I was starting to get nervous. Marcel and I only had a month left until our project was due, and we weren't even half-done yet. We had the climax and bridge figured out, but not the chorus or end. We seriously needed to start working.

"Okay, no more messing around," I said loudly, clapping my hands together. "We need to get some serious work done, alright?"

Marcel nodded and handed me the lyric sheet. I took it, read it over once, and began to sing.

"I used to bite my tongue and hold my breath," I sang. "Scared to rock the boat and make a mess. So I sit quietly, agreed politely. I guess that I forgot I had a choice. I let you push me past the breaking point. I stood for nothing, so I fell for everything. You held me down, but I got up. Already brushing off the dust. You hear my voice, you hear that sound. Like thunder gonna shake the ground. You held me down, but I got up. Get ready because I've had enough. I see it all, I see it now...."

I hesitated. This next part didn't seem right. "Louder, louder than a lion!" I sang. "Cause I am a champion, and you're gonna hear me roar!"

"That doesn't sound right," Marcel and I said at the same time. I grinned at him; he blushed a little bit.

"We haven't sang a single thing about roaring up until now, so it doesn't make sense," I stated. "We'll use my part of the chorus at the end. We need to come up with a beginning chorus."

Marcel actually grinned. He looked kind of cute when he grinned. Wait, what?

"How about this?" he offered. "'I've got the eye of the tiger'."

"You're really stuck on this contact thing, aren't you?" I teased him, but I wrote it down anyway.

"Not just that," Marcel protested. "There's that one song about the eye of the tiger. It's about being strong and fighting and stuff."

"Right," I breathed in understanding. "You pose a very good point, Mr. Styles. Okay, what else?"

Marcel shrugged. "I dunno.
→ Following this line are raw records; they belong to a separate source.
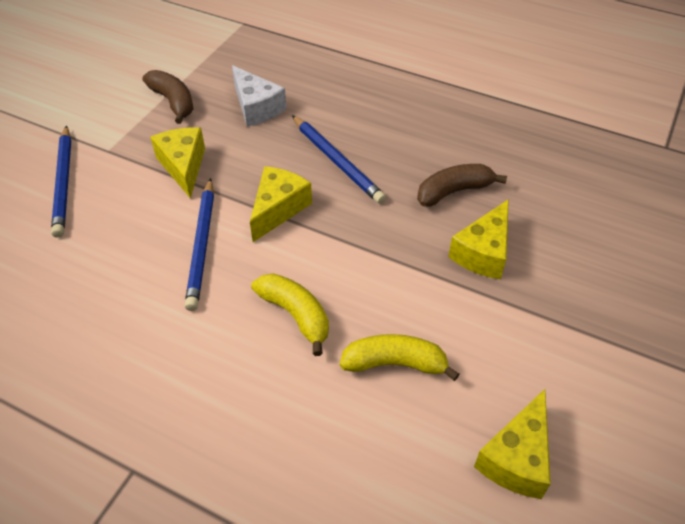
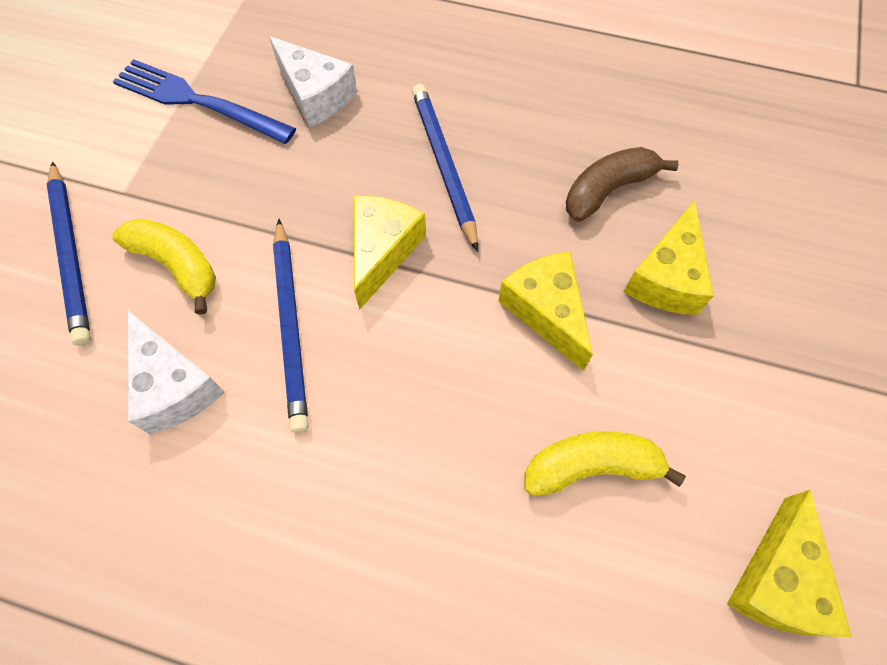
camera: 10 degrees left, 15 degrees up
(112, 270) = (174, 385): none -> white cheese
(173, 102) = (197, 101): brown banana -> blue fork
(183, 166) = (236, 203): yellow cheese -> yellow cheese (546, 311)
(295, 315) = (443, 414): yellow banana -> yellow banana (177, 265)
(337, 161) = (444, 165): blue pencil -> blue pencil turned 150 degrees counterclockwise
That's all I got."

I frowned and began to think. "I've got the eye of the tiger...." Okay, what rhymes with tiger and goes along with big cats or fighting or whatever? Wait a minute. Fighting!

"A fighter," I said. "That rhymes with tiger. And it connects with the idea of the eye of the tiger."

"Okay," Marcel agreed, and I wrote it down.

"Now what else?" I asked. He shrugged again. We went back to thinking.

What next? We had, "I've got the eye of the tiger, a fighter...." But that's it. What else were we supposed to put?

We had kind of strayed away from the idea of roaring and big cats and stuff, but we were still focused on the idea of being the best we could be. So should we continue down that road, or set a new one? Not too random, though.

"How about, 'Dancing through the fire'?" Marcel offered.

I stared at him. "What has that got to do with anything?" I exclaimed.

He bit his lip and looked down. "Nothing, I guess," he mumbled. "It was just a suggestion. We don't need to use it."

Did I snap at him? I don't think I did. It was just a question. But Marcel's reaction to it made me feel bad. So I jotted his suggestion down to make us both feel better.

"Alright, we'll use it," I murmured. "But we'll probably replace it later on."

Now that was covered (sort of), what should come next? We were almost there (I think). What would the next couple of lines be?